Updated: Jul 8, 2020
Coronaviruses are a large family of RNA viruses that are known to cause respiratory tract illnesses like the common cold. Most coronaviruses affect animals and can be transmitted between animals and humans. COVID-19, symptomized by fever, cough, and shortness of breath, is the latest addition to the group. The real-time reverse transcription-polymerase chain reaction (RT-PCR) test is the most commonly used reference test for the diagnosis of COVID-19.
This blog article describes the work that is published in detail at:
Rohit Lokwani, Ashrika Gaikwad, Viraj Kulkarni, Aniruddha Pant, Amit Kharat. "Automated Detection of COVID-19 from CT Scans Using Convolutional Neural Networks"
The RT-PCR test comes with its shortcomings, which include the complex process of specimen collection, the long time required for the analysis, variability in the accuracy of the test, and a shortage of testing kits. RT-PCR tests can be supplemented with computer-based detection methods like machine learning that extract features from an image and give diagnostic outcomes. The most common and economical of these is chest radiography. Radiologists use chest X-ray images (CXRs) to detect pathologies like pneumonia, tuberculosis, and early lung cancer.

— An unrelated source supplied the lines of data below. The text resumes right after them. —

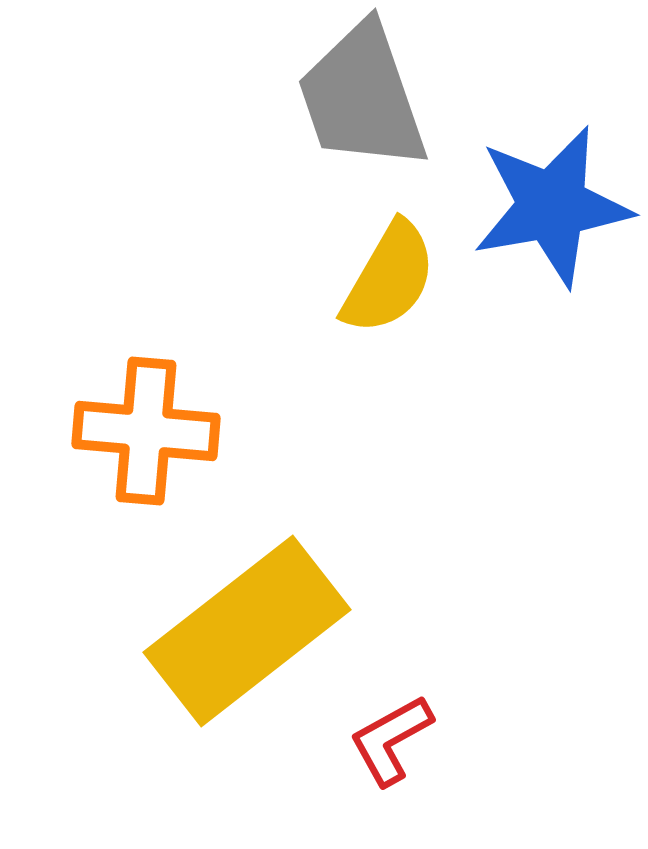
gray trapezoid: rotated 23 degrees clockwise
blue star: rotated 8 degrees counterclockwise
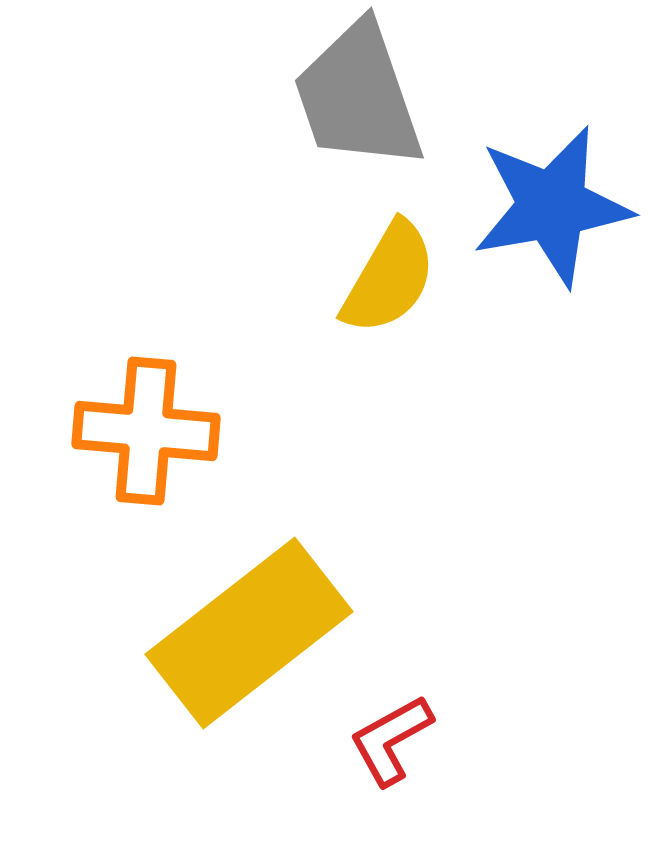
gray trapezoid: moved 4 px left, 1 px up
yellow rectangle: moved 2 px right, 2 px down
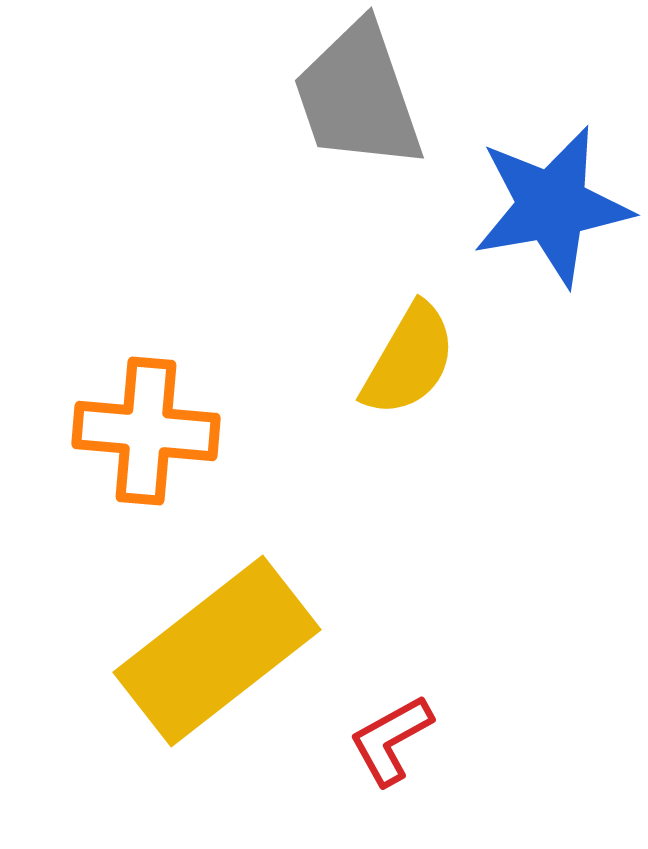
yellow semicircle: moved 20 px right, 82 px down
yellow rectangle: moved 32 px left, 18 px down
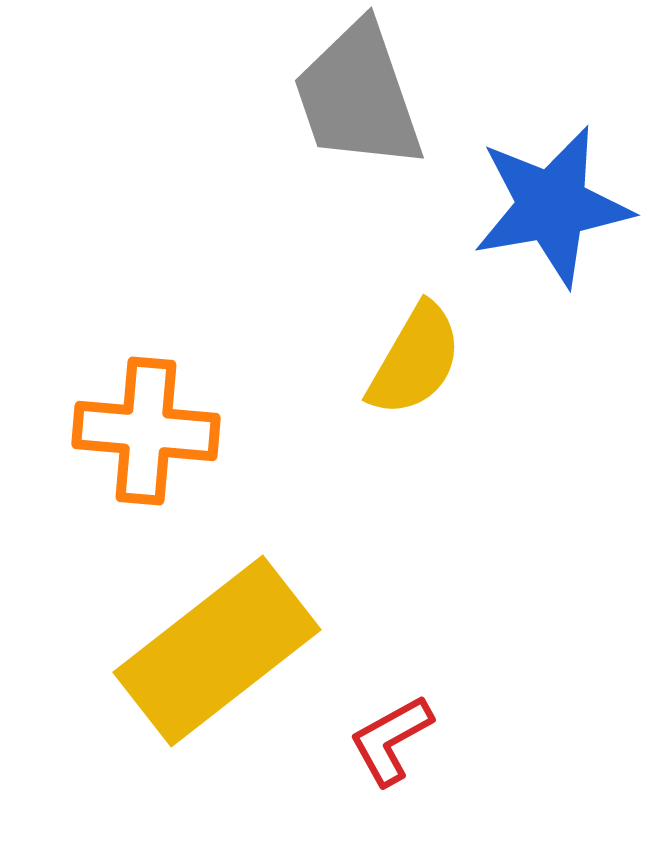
yellow semicircle: moved 6 px right
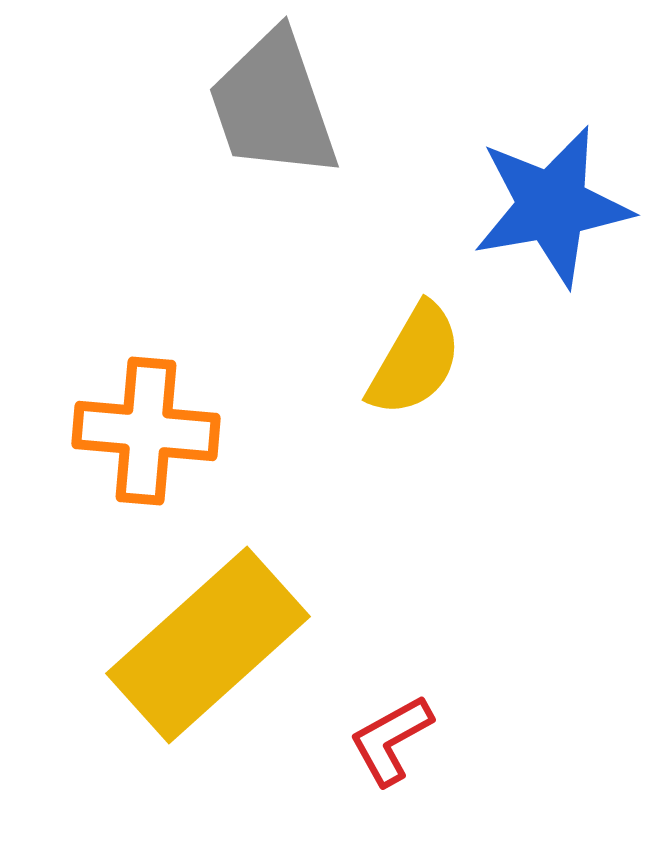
gray trapezoid: moved 85 px left, 9 px down
yellow rectangle: moved 9 px left, 6 px up; rotated 4 degrees counterclockwise
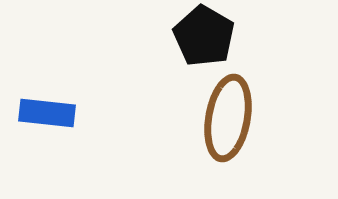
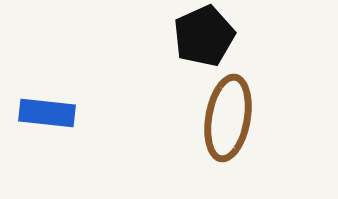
black pentagon: rotated 18 degrees clockwise
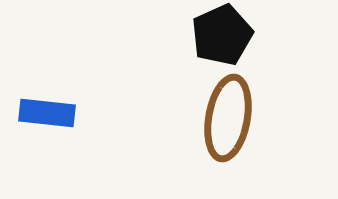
black pentagon: moved 18 px right, 1 px up
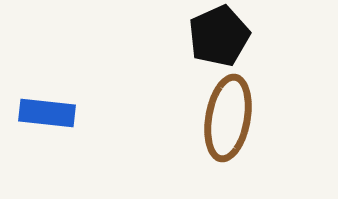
black pentagon: moved 3 px left, 1 px down
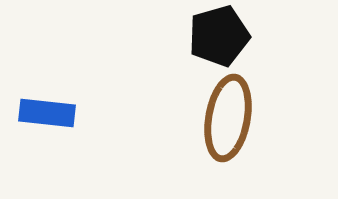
black pentagon: rotated 8 degrees clockwise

But, detecting COVID-19 using CXRs is challenging due to the less evident visual features in CXRs caused by the overlapping of ribs and soft tissues and low contrast. Using chest CT scans, with their high accuracy and speed, resolves these shortcomings. It is essential to detect the presence of COVID-19 at an early stage to curb human-to-human transmission. Here, CT assists in the detection of minor infections. Our proposed method uses neural networks to identify the pixels showing COVID-19 affected regions in a CT scan and triage the patient as either high suspicion of COVID-19 or negative.
We trained a convolutional neural network to segment out the region of COVID infection and, in turn, separate COVID-19 cases from non-COVID cases. We used transfer learning to initialize this model with the weights from our COVID-19 vs non-COVID X-ray model, which helped us in improving the accuracy and reducing the time for optimization.
We evaluated COVID-positive, COVID-negative, consolidation, and healthy CT scans from multiple geographies globally including India. The ground truth in these images was decided based on their RT-PCR test results. The CT slices were annotated, classified, and marked positive by a group of trained expert radiologists. We observed a sensitivity of 96.3% with a specificity of 93.6% while evaluating the model. The dice coefficient on positive samples was 56.1%. We tested our model on datasets from sources across three different countries (China, Italy, and India) and found that the performance of the model remained consistent.
The diagnosis of COVID-19 using CXRs and CT scans has gained significance since the ubiquitous spread of this disease. Chest CT scans usually tend to show the region of infection more clearly than CXRs. In conclusion, chest CT has proved to have a higher sensitivity for COVID-19 diagnosis than CXRs. Our analysis makes a strong case for using chest CT for COVID-19 screening and evaluation, especially in epidemic situations, where community spread calls for speedy diagnosis. Chest CT can also assist in ascertaining the overall extent of infection and can have a potential role in disease prognostication.